## Written request
Repeat every line of each item below word for word, leaving out the pictures.

──────── Data excerpts

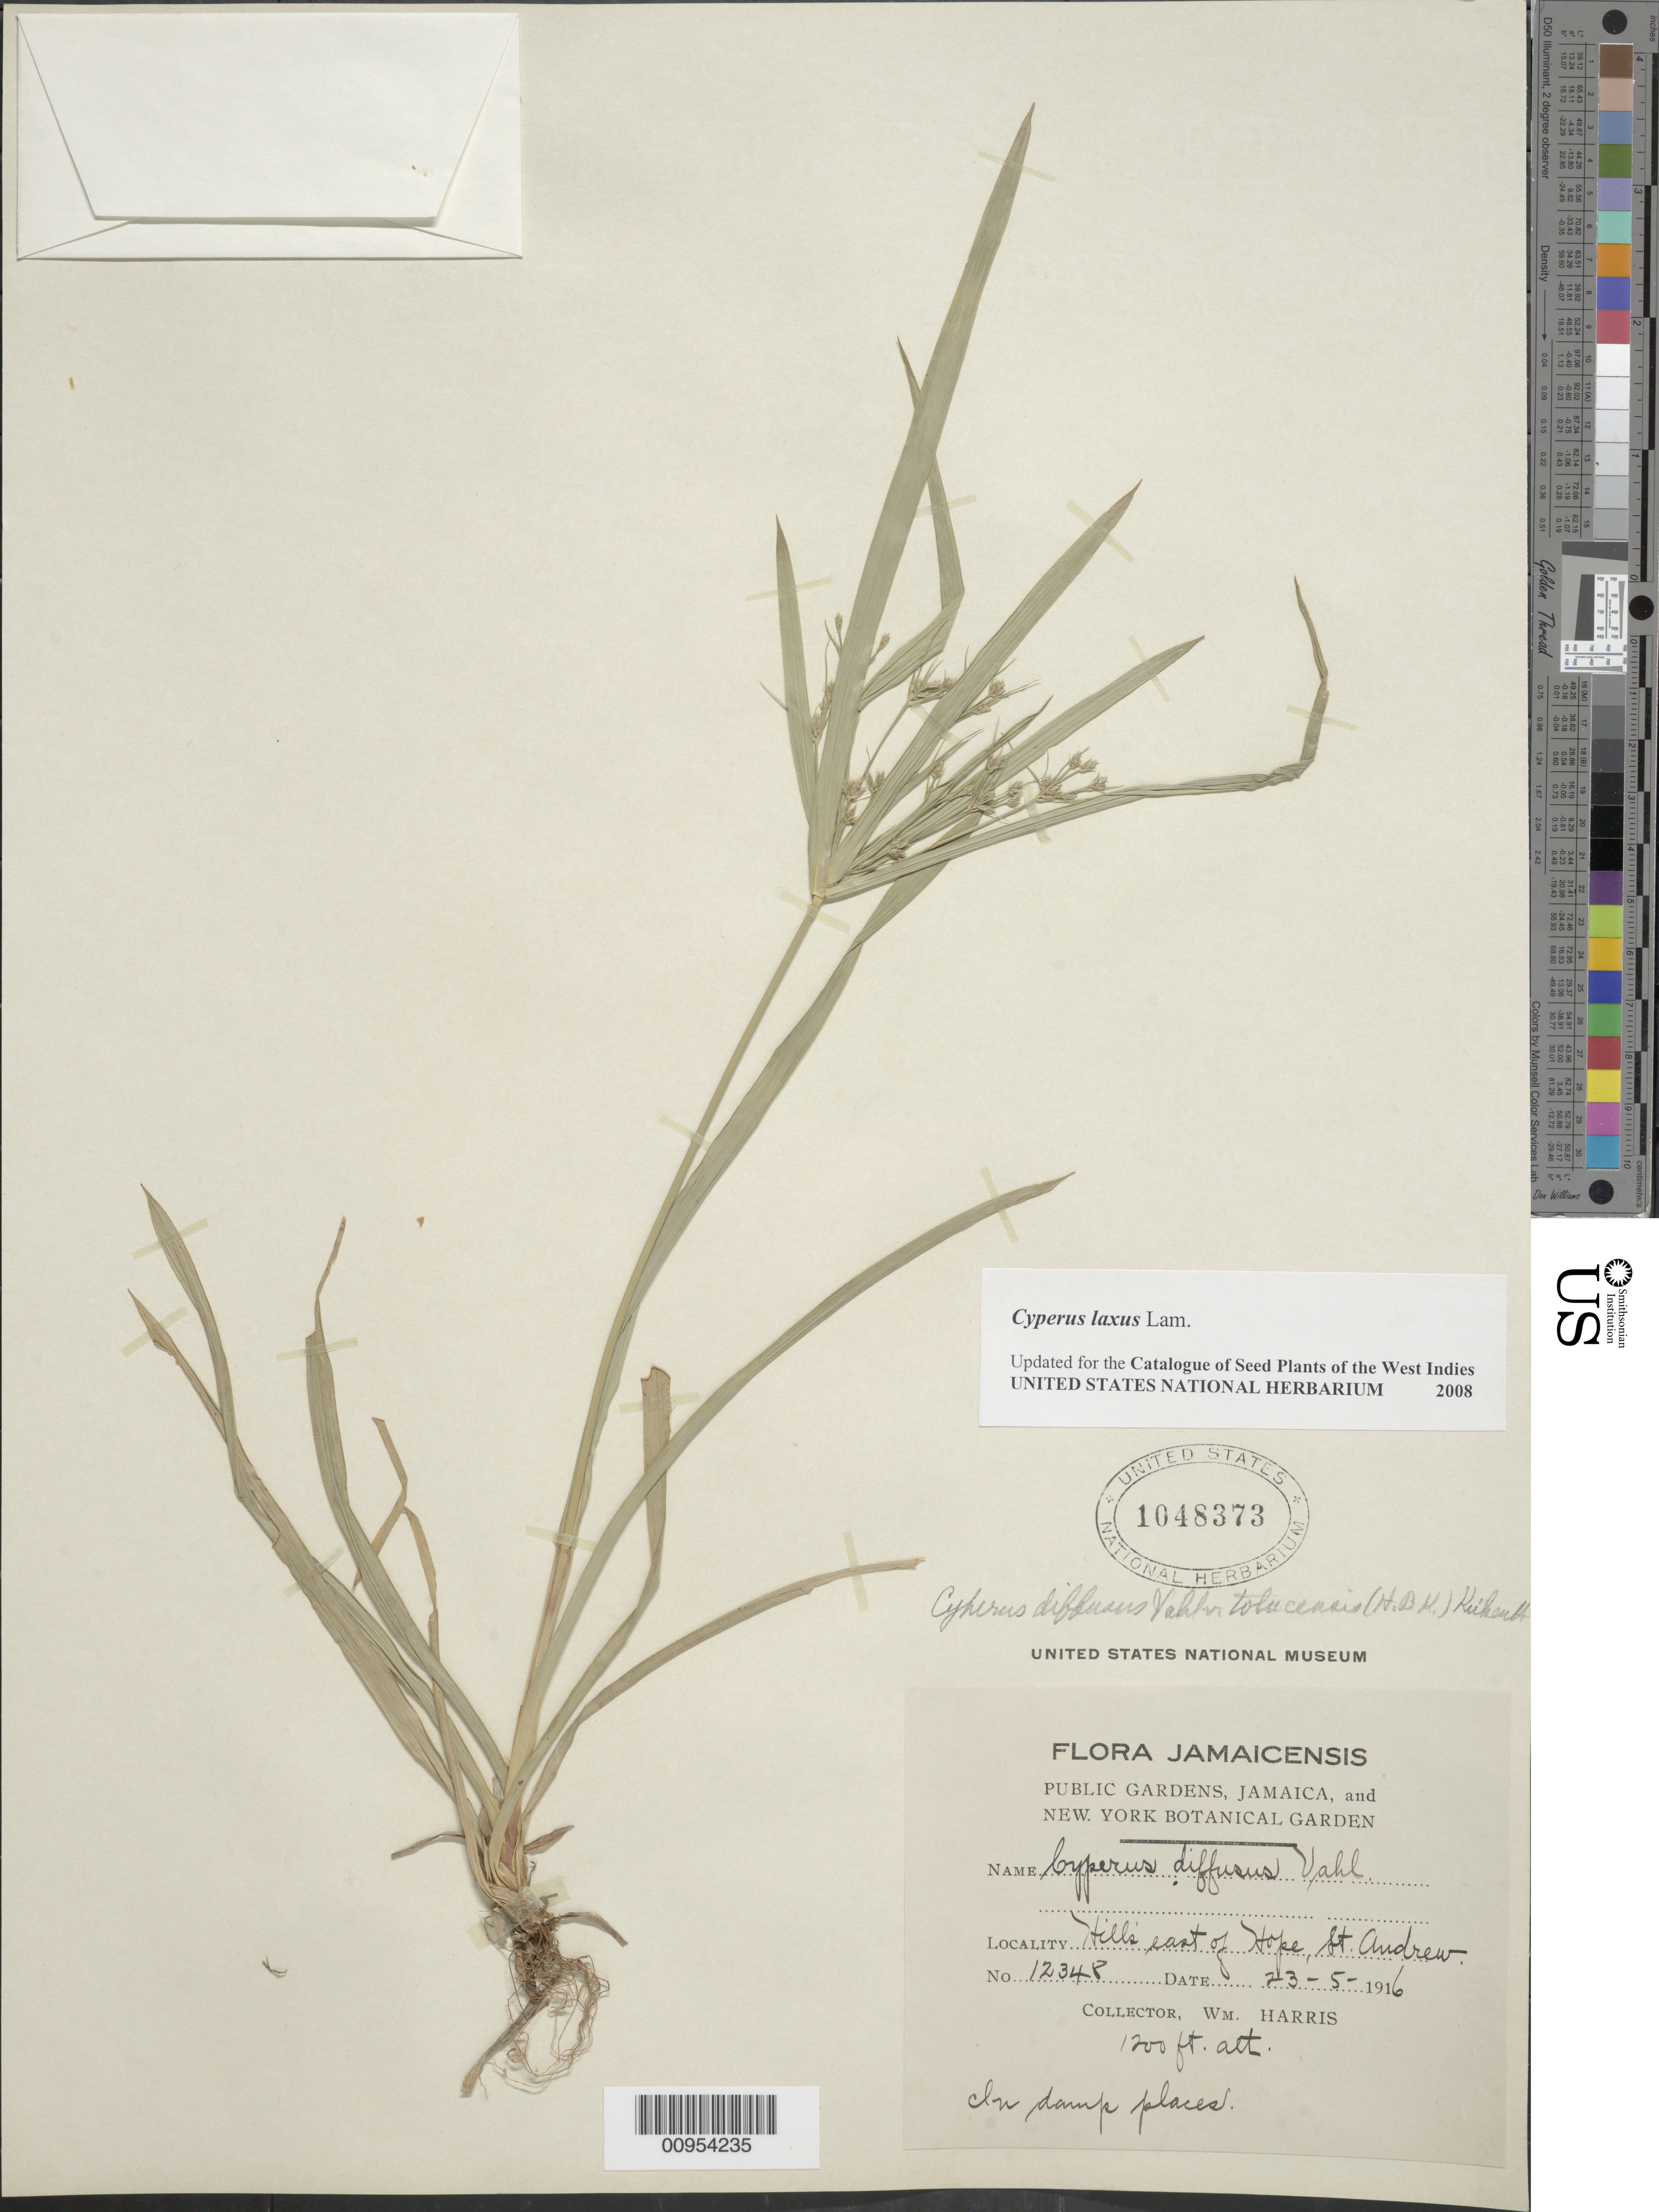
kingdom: Plantae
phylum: Tracheophyta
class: Liliopsida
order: Poales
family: Cyperaceae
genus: Cyperus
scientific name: Cyperus laxus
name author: Lam.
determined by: Strong, M. T., (US), Smithsonian Institution - National Museum of Natural History (UNITED STATES)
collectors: W. H. Harris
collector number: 12348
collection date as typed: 23 May 1916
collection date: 1916-05-23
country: Jamaica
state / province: Saint Andrew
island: Jamaica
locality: Hills east of Hope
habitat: In damp places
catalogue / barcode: US 1048373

────────────────

## Task output
kingdom: Plantae
phylum: Tracheophyta
class: Liliopsida
order: Poales
family: Cyperaceae
genus: Cyperus
scientific name: Cyperus laxus
name author: Lam.
determined by: Strong, M. T., (US), Smithsonian Institution - National Museum of Natural History (UNITED STATES)
collectors: W. H. Harris
collector number: 12348
collection date as typed: 23 May 1916
collection date: 1916-05-23
country: Jamaica
state / province: Saint Andrew
island: Jamaica
locality: Hills east of Hope
habitat: In damp places
catalogue / barcode: US 1048373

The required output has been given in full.